Warschau (taz) – Die erste Bombe lag auf dem Busbahnhof von Krakau und versetzte die Stadt in Angst und Schrecken, obwohl sie nicht explodierte. Bei der Bombe befand sich ein Brief, in dem 500.000 Mark gefordert wurden, sollte der Stadt daran liegen, solchen Überraschungen künftig vorzubeugen. Die Polizisten verfrachteten die Bombe auf ein Manöverfeld, wo sie ein Loch von der Größe eines Pkws hinterließ. Auf dem Busbahnhof, so erfuhr man später, hätte sie nicht explodieren können, der technisch durchaus begabte Erpresser habe vorsichtshalber das Kabel zum Zündmechanismus durchgeschnitten. Seither sucht ganz Polen den „Gummibären“, wie der Erpresser sich selbst nennt. Offenbar handelt es sich nur um ein Exemplar der ansonsten eher friedfertigen Wesen, die in Polen durch eine Zeichentrickserie bekannt wurden.

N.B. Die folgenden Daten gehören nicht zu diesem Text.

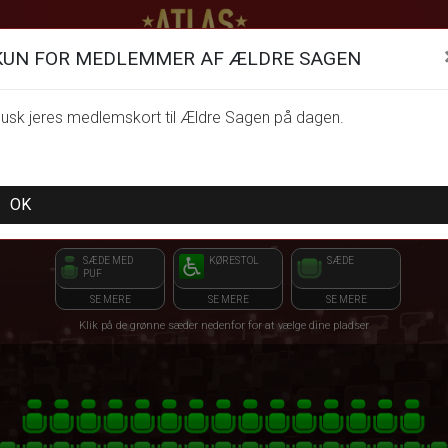
ATLAS Biograferne
1step-front02 060920
KUN FOR MEDLEMMER AF ÆLDRE SAGEN
ÆLDRE SAGEN / FILM PÅ VEJ
tirsdag 03. november kl. 12:00
usk jeres medlemskort til Ældre Sagen på dagen.
OK
SÆDE MED
KØRESTOL
SÆDE
PUF
SE MERE
SE MERE
SE MERE
Klik på de grønne sæder nedenfor for at vælge dine pladser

Eine Geldübergabe im Schnellzug Zakopane–Krakau scheitert, weil die Polizei zur Vorbereitung zu wenig Zeit hat. Der Gummibär meldet sich nicht mehr. Dafür bricht eine Welle falscher Bombenalarme über Krakau herein, die das Entschärfungskommando der Polizei auf Hochtouren bringt. Auf dem Busbahnhof entdeckt jemand eine verdächtige Tasche, die Polizei evakuiert den Bahnhof und jagt die Tasche vorsichtshalber in die Luft, nur um festzustellen, daß sich Bücher darin befunden haben. Einige der Witzbolde, die Krakau buchstäblich in Bombenstimmung versetzen, werden festgenommen. Ein Polizeisprecher warnt vor den Folgen: Jede Falschmeldung verursache hohe Kosten, die man eintreiben werde, bis zu zwei Jahre Knast gibt es zusätzlich. Am Ende achten die Menschen gar nicht mehr auf Alarme. Dann findet die Polizei zwei Bombenattrappen an der Krakauer Uni und auf dem Hauptbahnhof.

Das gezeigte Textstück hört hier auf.